L'Egyptienne Mennah Bareh, en décidant de s'en passer, a vécu "un des plus beaux moments" de sa vie. (5)  "Je n'avais vraiment jamais ressenti un tel bonheur. Je me sentais vraiment en phase avec mon apparence physique, j'avais retrouvé confiance en moi, je pouvais à nouveau porter les vêtements que je voulais, me coiffer selon mes envies du jour". Elle fustige ceux qui contrôlent la manière dont les femmes s'habillent: "ceux qui expliquent que l'apparence n'a pas d'importance et que la seule chose qui compte est la personnalité, ceux-là vous mentent. (...) Eux-mêmes ne cessent de se préoccuper de la manière dont une femme doit se présenter devant autrui, puisque ce sont eux qui lui imposent un fichu sur la tête". Le voile, lui rétorque-t-on, protège les femmes des regards des hommes. "Le voile n'y change rien, constate-t-elle, et, surtout, ce n'est pas mon problème si un homme perd ses moyens à la vue d'une chevelure. Qu'il aille se faire soigner et régler ses frustrations, loin de moi."

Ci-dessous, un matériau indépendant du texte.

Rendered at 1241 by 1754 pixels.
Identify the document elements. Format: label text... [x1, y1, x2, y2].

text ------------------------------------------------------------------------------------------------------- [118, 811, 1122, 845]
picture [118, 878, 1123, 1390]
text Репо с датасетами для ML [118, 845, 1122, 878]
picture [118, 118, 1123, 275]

(1) https://www.marianne.net/debattons/tribunes/lettre-ouverte-melenchon-dimanche-le-souvenir-de-ton-ami-charb-t-t-il-glace-le
https://www.marianne.net/debattons/editos/marche-contre-islamophobie-melenchon-trahit-charb
(2) Dalal Al-Bizri, "Monde musulman. Le voile, un choix personnel. Vraiment?", Al-Araby Al-Jadid (Londres), 10.10.2019, in Le Courrier international, 14.11.2019.
(3) https://www.lefigaro.fr/vox/societe/elisabeth-badinter-zineb-el-rhazoui-les-insoumises-20191129
(4) "En Iran, elles résistent malgré la répression", Radio Farda (Prague), 31.7.2019,  in Le Courrier international, 14.11.2019.
(5) Mennah Bareh, "Un des plus beaux moments de ma vie", Raseef22 (Beyrouth), 16.9.2019,  in Le Courrier international, 14.11.2019.